HYBRID EVENT: You can participate in person at Orlando, Florida, USA or Virtually from your home or work.

3rd Edition of Global Conference on

Addiction Medicine, Behavioral Health and Psychiatry

October 24-26, 2022 | Orlando, Florida, USA

ce-approved
GAB 2021

Examining Distress Tolerance and Residential Treatment Length of Stay among Heroin Users

Speaker at Addiction Medicine, Behavioral Health and Psychiatry 2021 - Orrin D Ware
Johns Hopkins University School of Medicine, United States
Title : Examining Distress Tolerance and Residential Treatment Length of Stay among Heroin Users

Abstract:

Entering residential treatment for an opioid use disorder (OUD) can elicit a stress response. Further, entering treatment diminishes the ability to use substances to cope. An inability to tolerate stressors while in residential treatment may impact treatment retention. Distress tolerance is described as the perceived ability to withstand stressors. The more distress tolerance someone has, the greater their ability to withstand stressors. This study uses clinical chart data from 197 individuals with heroin as their primary substance admitted to residential treatment in Baltimore, Maryland, USA, between October 2019 through February 2020. The purpose of this study is to examine the relationship between demographic characteristics, substance use characteristics, the distress tolerance scale, and treatment retention.
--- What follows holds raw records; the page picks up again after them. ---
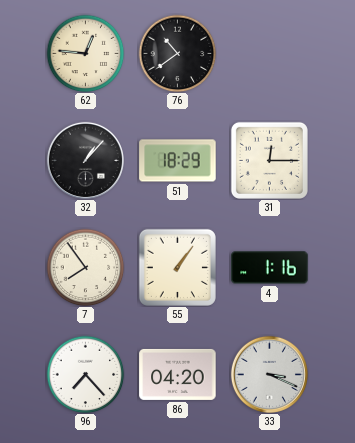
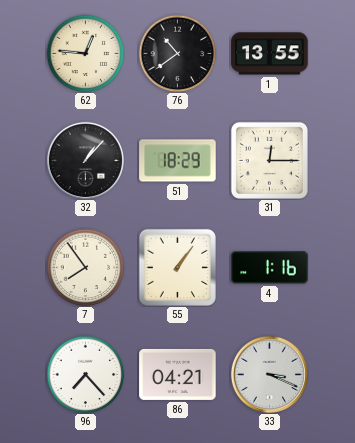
1: none -> 13:55
86: 04:20 -> 04:21
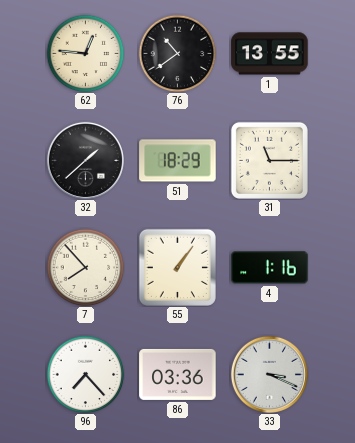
32: 1:07 -> 1:38
31: 12:15 -> 11:15
7: 7:54 -> 7:53
86: 04:21 -> 03:36
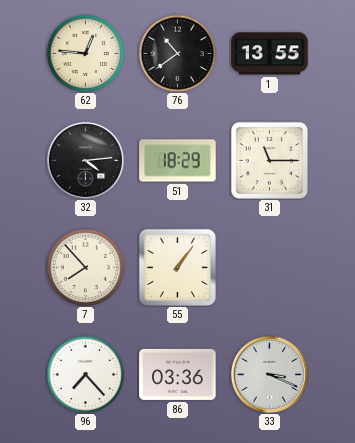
32: 1:38 -> 4:14
4: 1:16 -> none
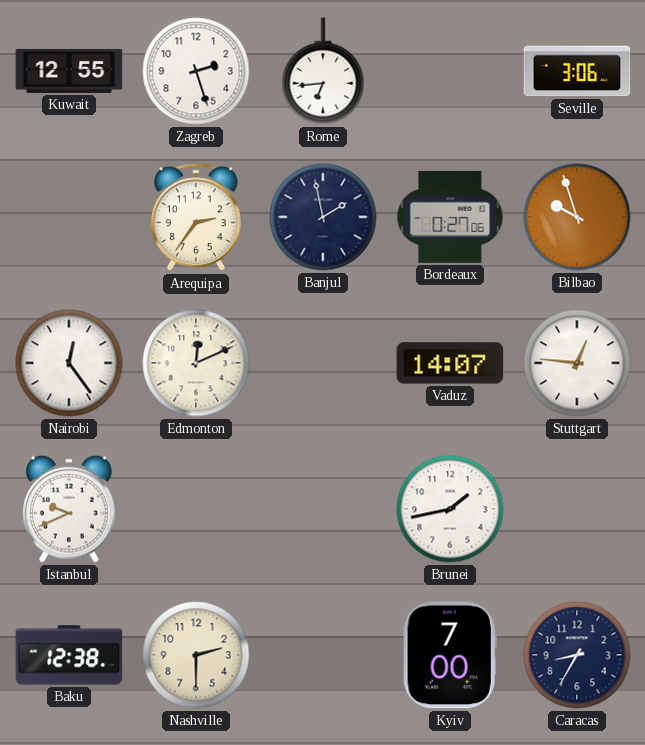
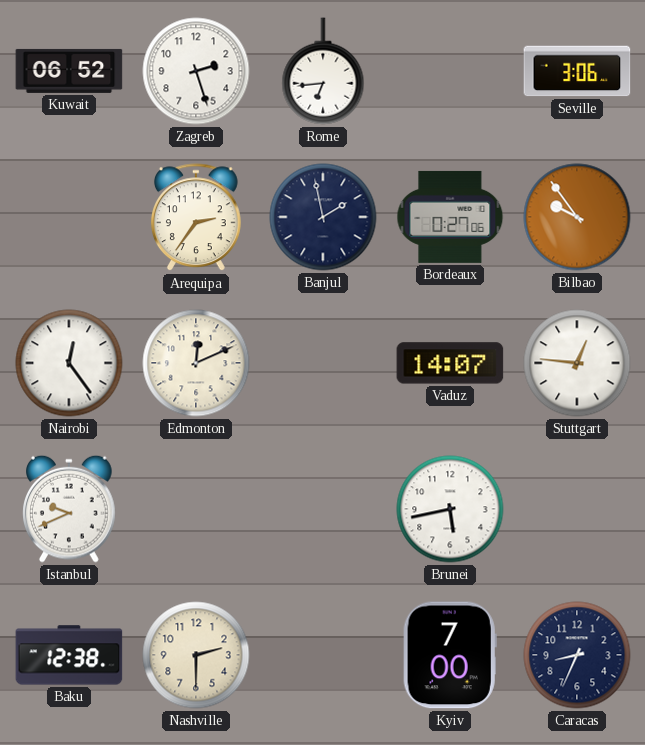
Kuwait: 12:55 -> 06:52
Bilbao: 9:57 -> 9:54
Brunei: 1:43 -> 5:43
Caracas: 8:35 -> 8:34
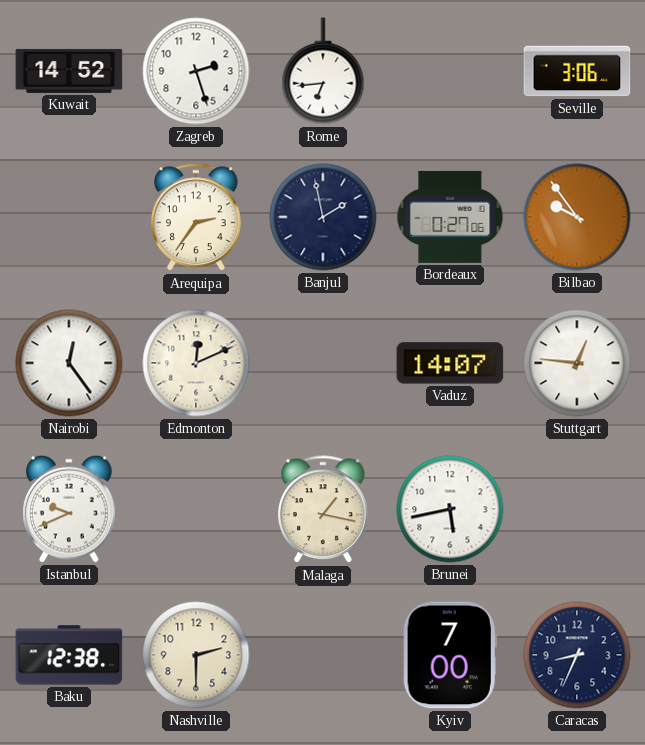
Kuwait: 06:52 -> 14:52
Malaga: none -> 1:17
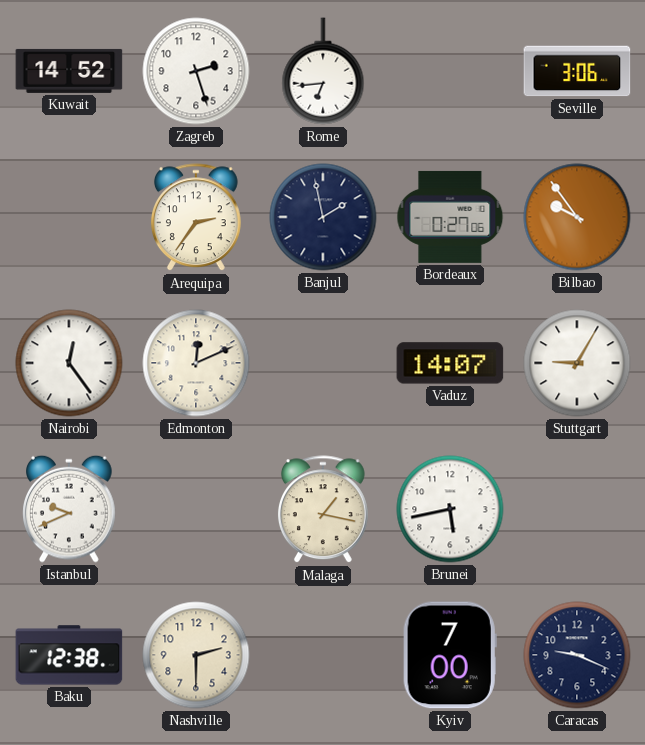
Stuttgart: 12:46 -> 9:05
Caracas: 8:34 -> 9:19
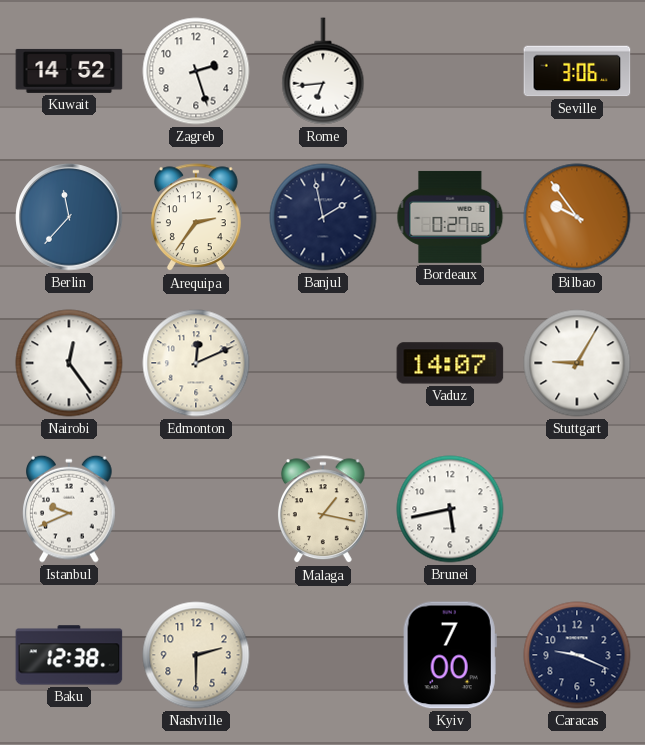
Berlin: none -> 11:37
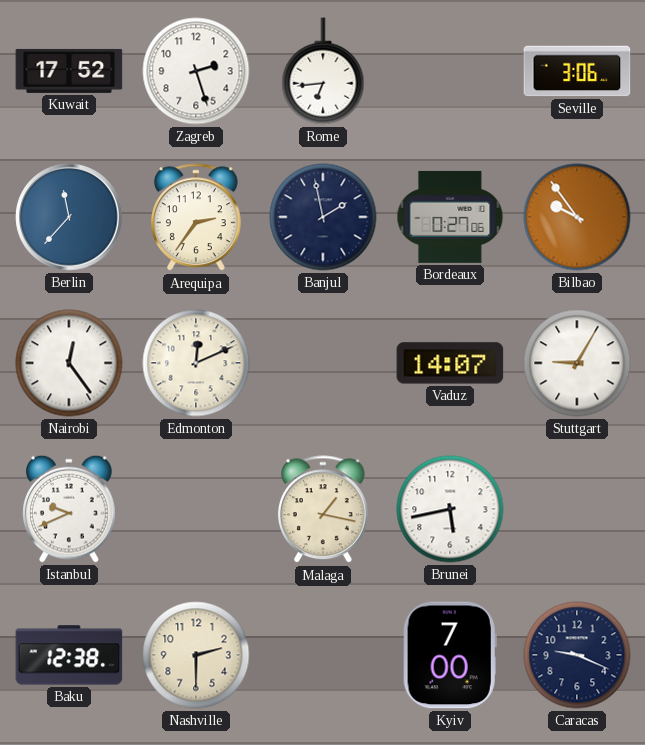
Kuwait: 14:52 -> 17:52
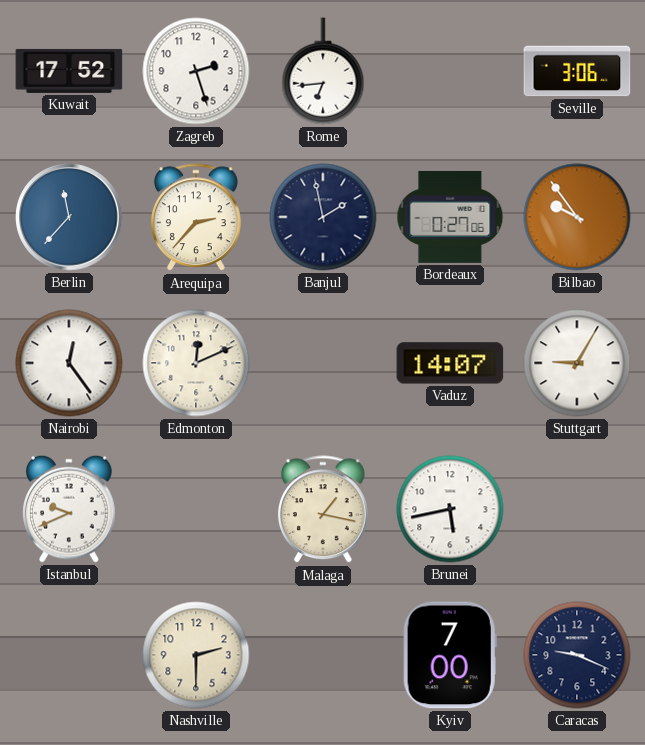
Arequipa: 2:36 -> 2:37
Baku: 12:38 -> none
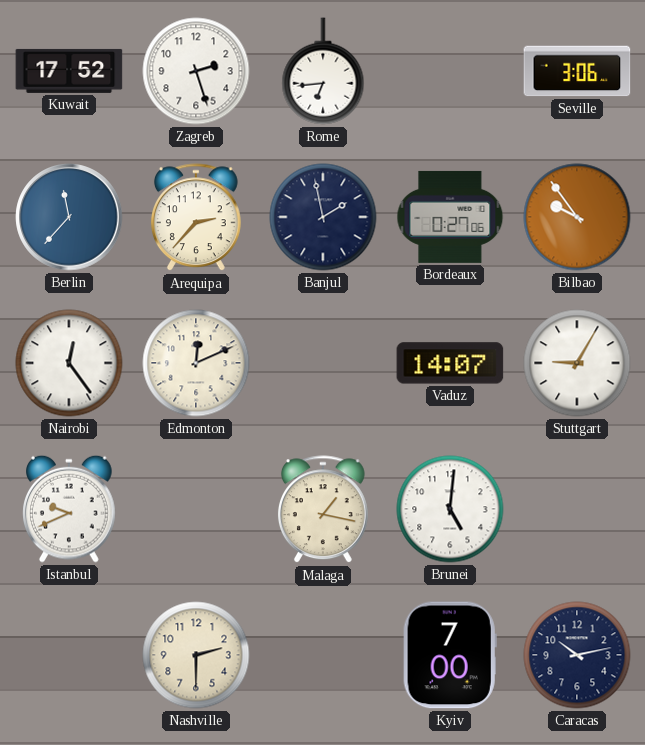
Brunei: 5:43 -> 5:01
Caracas: 9:19 -> 10:13
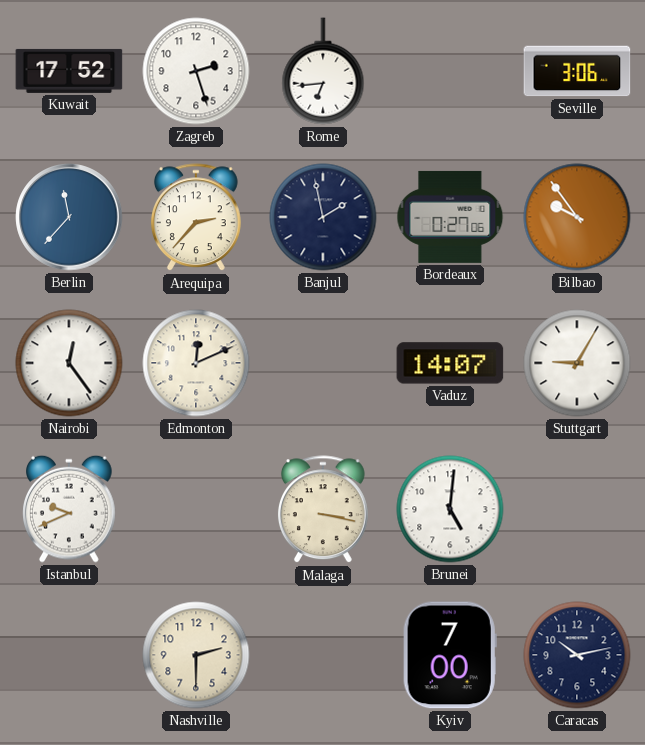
Malaga: 1:17 -> 3:17
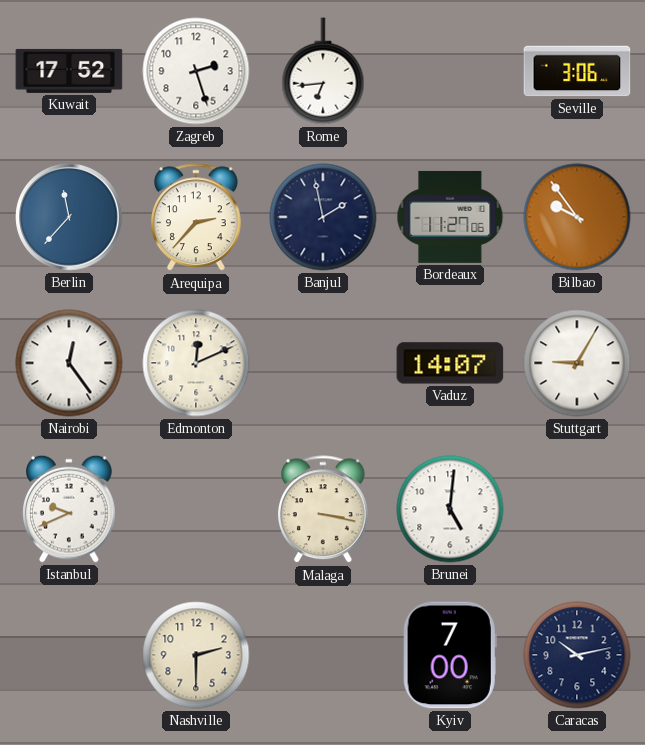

Demographic characteristics, substance use characteristics, and the distress tolerance scale are captured during treatment admission. The treatment retention outcome is captured after an individual is discharged from treatment. Bivariate analyses will be conducted to examine the level of association between key variables. A linear regression model will be used to predict the length of stay in treatment. A logistic regression model will be used to predict treatment completion versus premature discharge. The primary predictor for these analyses is the total distress tolerance score. Findings from this study may provide insight into the relationship between distress tolerance and treatment retention.

Biography:

Dr. Orrin Ware received an MPH from the University of Alabama at Birmingham and an MSW and Ph.D. from the University of Maryland. Dr. Ware is a practicing LCSW-C social worker in Maryland, where he provided direct services to people recovering from substance use disorders (SUD). He has worked in various research contexts and recently joined the Behavioral Pharmacology Research Unit at the Johns Hopkins University School of Medicine. His primary areas of interest include treatment engagement and treatment retention for people with a SUD.